■ Exercise objective
Set down every record below exactly as it stands.

[Start of section]

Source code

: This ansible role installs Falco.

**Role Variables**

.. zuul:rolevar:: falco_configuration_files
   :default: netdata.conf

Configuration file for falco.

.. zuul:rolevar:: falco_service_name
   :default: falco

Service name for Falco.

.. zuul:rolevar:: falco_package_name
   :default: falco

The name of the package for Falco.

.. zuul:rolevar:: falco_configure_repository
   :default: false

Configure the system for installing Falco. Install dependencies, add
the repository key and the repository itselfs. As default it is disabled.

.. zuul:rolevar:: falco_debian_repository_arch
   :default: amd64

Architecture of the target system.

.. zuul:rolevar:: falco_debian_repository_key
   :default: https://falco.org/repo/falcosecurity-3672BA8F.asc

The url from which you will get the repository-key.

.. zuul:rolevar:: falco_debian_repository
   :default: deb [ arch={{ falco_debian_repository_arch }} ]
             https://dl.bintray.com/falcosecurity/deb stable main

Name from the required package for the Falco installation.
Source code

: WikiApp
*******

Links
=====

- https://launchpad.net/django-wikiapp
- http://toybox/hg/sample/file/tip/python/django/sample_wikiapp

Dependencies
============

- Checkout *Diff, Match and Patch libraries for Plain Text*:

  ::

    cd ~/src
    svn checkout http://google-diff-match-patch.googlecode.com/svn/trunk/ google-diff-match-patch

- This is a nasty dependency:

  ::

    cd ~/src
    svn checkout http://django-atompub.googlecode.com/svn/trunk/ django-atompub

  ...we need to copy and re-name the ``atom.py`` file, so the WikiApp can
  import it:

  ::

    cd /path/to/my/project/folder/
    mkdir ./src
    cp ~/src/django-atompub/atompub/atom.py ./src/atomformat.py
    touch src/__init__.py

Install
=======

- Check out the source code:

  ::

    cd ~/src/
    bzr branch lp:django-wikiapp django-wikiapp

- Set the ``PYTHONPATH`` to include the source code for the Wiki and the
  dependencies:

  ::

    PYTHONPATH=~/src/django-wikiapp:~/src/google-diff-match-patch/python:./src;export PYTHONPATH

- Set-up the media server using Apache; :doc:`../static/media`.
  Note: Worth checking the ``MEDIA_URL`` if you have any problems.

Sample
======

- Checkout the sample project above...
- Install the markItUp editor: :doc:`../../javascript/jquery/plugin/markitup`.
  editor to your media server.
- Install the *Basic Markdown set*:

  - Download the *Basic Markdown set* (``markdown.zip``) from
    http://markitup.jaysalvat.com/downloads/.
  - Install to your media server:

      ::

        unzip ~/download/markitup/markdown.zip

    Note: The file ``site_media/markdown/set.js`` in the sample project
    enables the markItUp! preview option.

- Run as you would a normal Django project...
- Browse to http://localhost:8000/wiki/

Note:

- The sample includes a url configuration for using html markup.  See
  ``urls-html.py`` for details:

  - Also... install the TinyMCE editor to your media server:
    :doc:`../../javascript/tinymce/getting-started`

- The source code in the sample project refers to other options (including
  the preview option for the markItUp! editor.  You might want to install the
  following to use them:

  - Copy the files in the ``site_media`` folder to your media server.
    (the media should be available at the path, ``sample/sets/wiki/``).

[End of section]

■ Result
Source code

: This ansible role installs Falco.

**Role Variables**

.. zuul:rolevar:: falco_configuration_files
   :default: netdata.conf

Configuration file for falco.

.. zuul:rolevar:: falco_service_name
   :default: falco

Service name for Falco.

.. zuul:rolevar:: falco_package_name
   :default: falco

The name of the package for Falco.

.. zuul:rolevar:: falco_configure_repository
   :default: false

Configure the system for installing Falco. Install dependencies, add
the repository key and the repository itselfs. As default it is disabled.

.. zuul:rolevar:: falco_debian_repository_arch
   :default: amd64

Architecture of the target system.

.. zuul:rolevar:: falco_debian_repository_key
   :default: https://falco.org/repo/falcosecurity-3672BA8F.asc

The url from which you will get the repository-key.

.. zuul:rolevar:: falco_debian_repository
   :default: deb [ arch={{ falco_debian_repository_arch }} ]
             https://dl.bintray.com/falcosecurity/deb stable main

Name from the required package for the Falco installation.
Source code

: WikiApp
*******

Links
=====

- https://launchpad.net/django-wikiapp
- http://toybox/hg/sample/file/tip/python/django/sample_wikiapp

Dependencies
============

- Checkout *Diff, Match and Patch libraries for Plain Text*:

  ::

    cd ~/src
    svn checkout http://google-diff-match-patch.googlecode.com/svn/trunk/ google-diff-match-patch

- This is a nasty dependency:

  ::

    cd ~/src
    svn checkout http://django-atompub.googlecode.com/svn/trunk/ django-atompub

  ...we need to copy and re-name the ``atom.py`` file, so the WikiApp can
  import it:

  ::

    cd /path/to/my/project/folder/
    mkdir ./src
    cp ~/src/django-atompub/atompub/atom.py ./src/atomformat.py
    touch src/__init__.py

Install
=======

- Check out the source code:

  ::

    cd ~/src/
    bzr branch lp:django-wikiapp django-wikiapp

- Set the ``PYTHONPATH`` to include the source code for the Wiki and the
  dependencies:

  ::

    PYTHONPATH=~/src/django-wikiapp:~/src/google-diff-match-patch/python:./src;export PYTHONPATH

- Set-up the media server using Apache; :doc:`../static/media`.
  Note: Worth checking the ``MEDIA_URL`` if you have any problems.

Sample
======

- Checkout the sample project above...
- Install the markItUp editor: :doc:`../../javascript/jquery/plugin/markitup`.
  editor to your media server.
- Install the *Basic Markdown set*:

  - Download the *Basic Markdown set* (``markdown.zip``) from
    http://markitup.jaysalvat.com/downloads/.
  - Install to your media server:

      ::

        unzip ~/download/markitup/markdown.zip

    Note: The file ``site_media/markdown/set.js`` in the sample project
    enables the markItUp! preview option.

- Run as you would a normal Django project...
- Browse to http://localhost:8000/wiki/

Note:

- The sample includes a url configuration for using html markup.  See
  ``urls-html.py`` for details:

  - Also... install the TinyMCE editor to your media server:
    :doc:`../../javascript/tinymce/getting-started`

- The source code in the sample project refers to other options (including
  the preview option for the markItUp! editor.  You might want to install the
  following to use them:

  - Copy the files in the ``site_media`` folder to your media server.
    (the media should be available at the path, ``sample/sets/wiki/``).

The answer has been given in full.